[Start of Attachment]

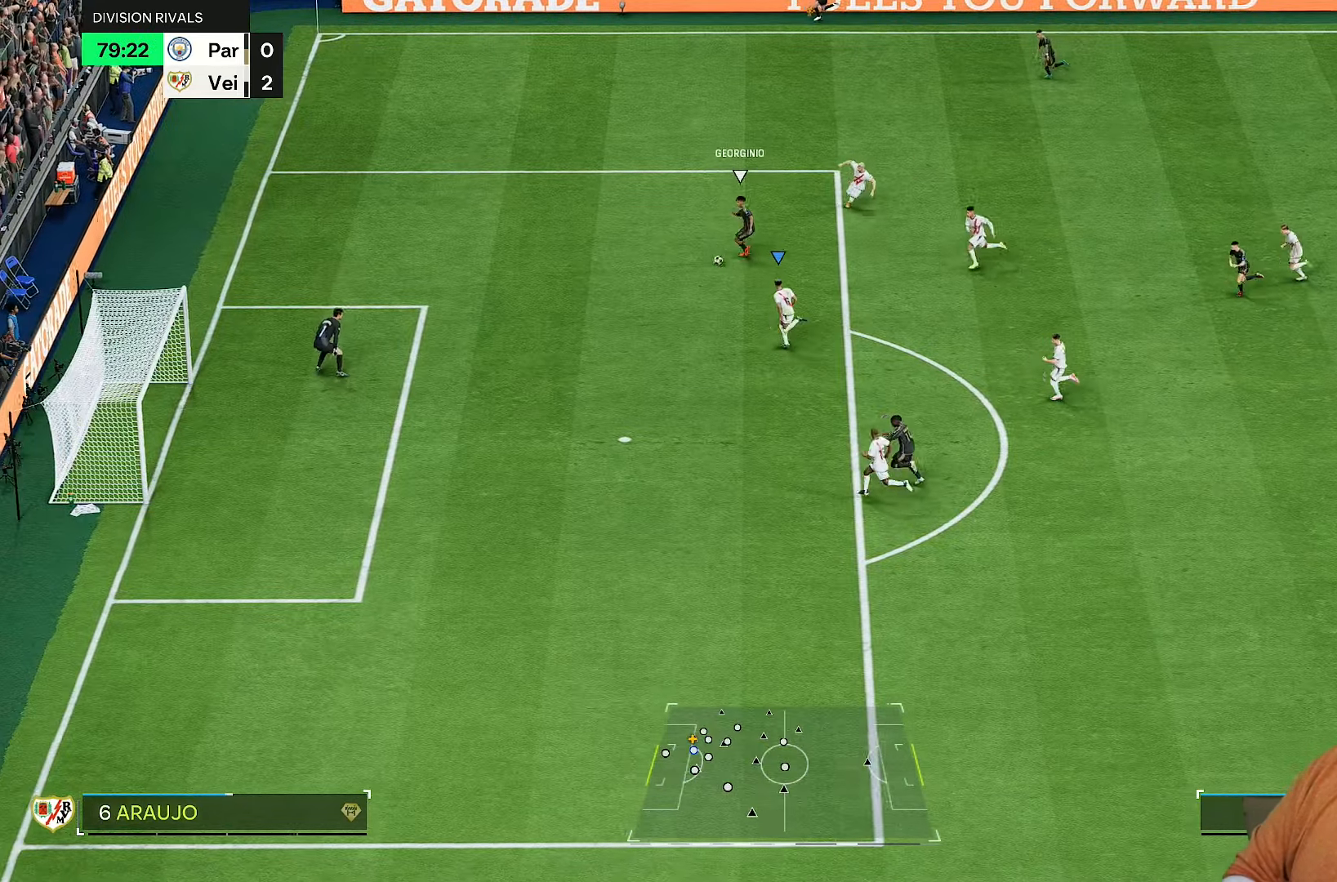
{"buttons": ["R2"], "left_stick": "up-left", "right_stick": "center"}
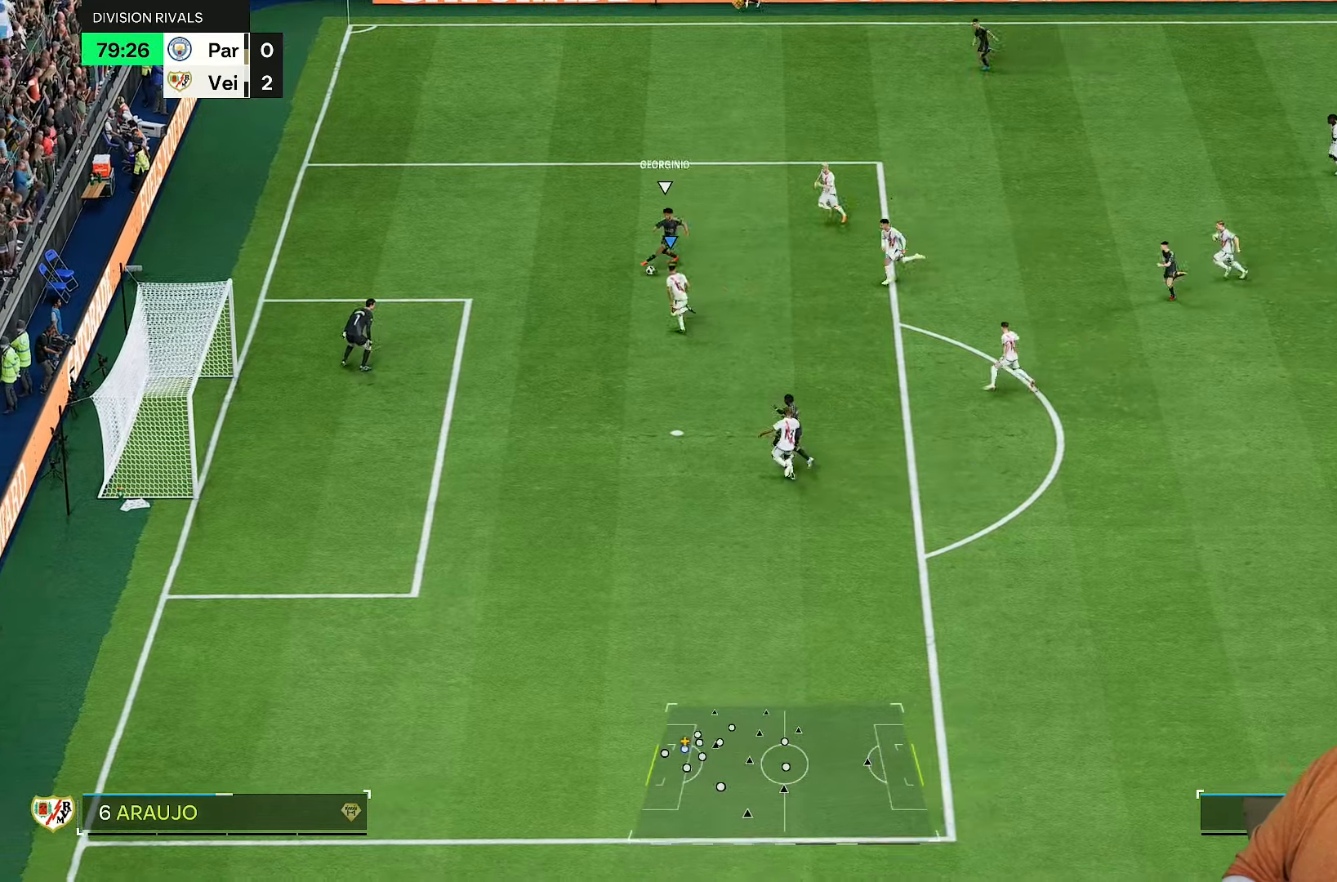
{"buttons": ["R2"], "left_stick": "center", "right_stick": "center", "events": [[333, "left_stick", "center"]]}
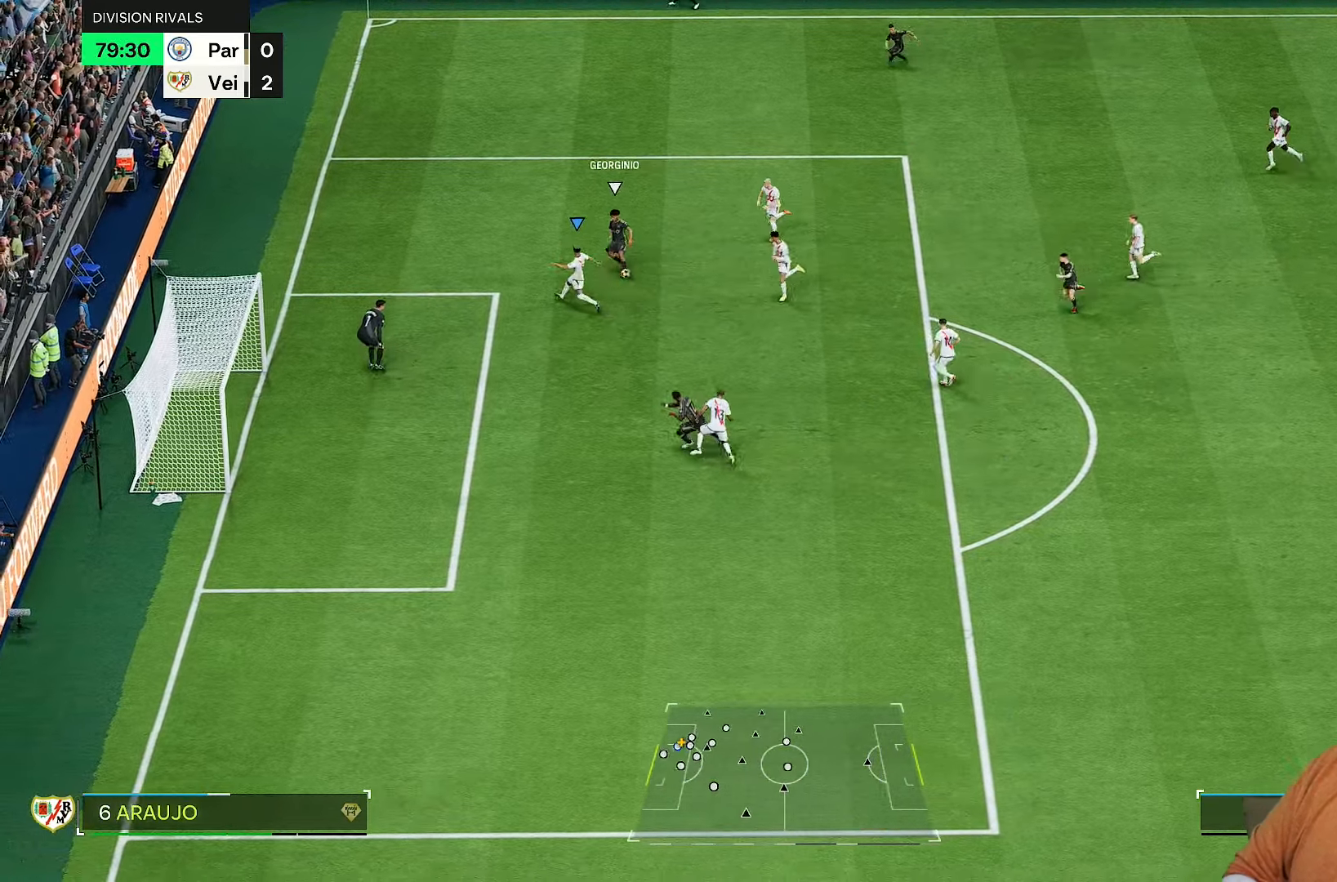
{"buttons": ["R1", "R2"], "left_stick": "down-right", "right_stick": "down", "events": [[33, "left_stick", "down-right"], [100, "left_stick", "down"], [100, "right_stick", "down"], [200, "R1", "down"], [200, "left_stick", "down-left"], [433, "left_stick", "down-right"]]}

[End of Attachment]

### Exercise prompt
Your copy should match the material above exactly, minus its pictures.

### Written response
{"buttons": ["R2"], "left_stick": "up-left", "right_stick": "center"}
{"buttons": ["R2"], "left_stick": "center", "right_stick": "center", "events": [[333, "left_stick", "center"]]}
{"buttons": ["R1", "R2"], "left_stick": "down-right", "right_stick": "down", "events": [[33, "left_stick", "down-right"], [100, "left_stick", "down"], [100, "right_stick", "down"], [200, "R1", "down"], [200, "left_stick", "down-left"], [433, "left_stick", "down-right"]]}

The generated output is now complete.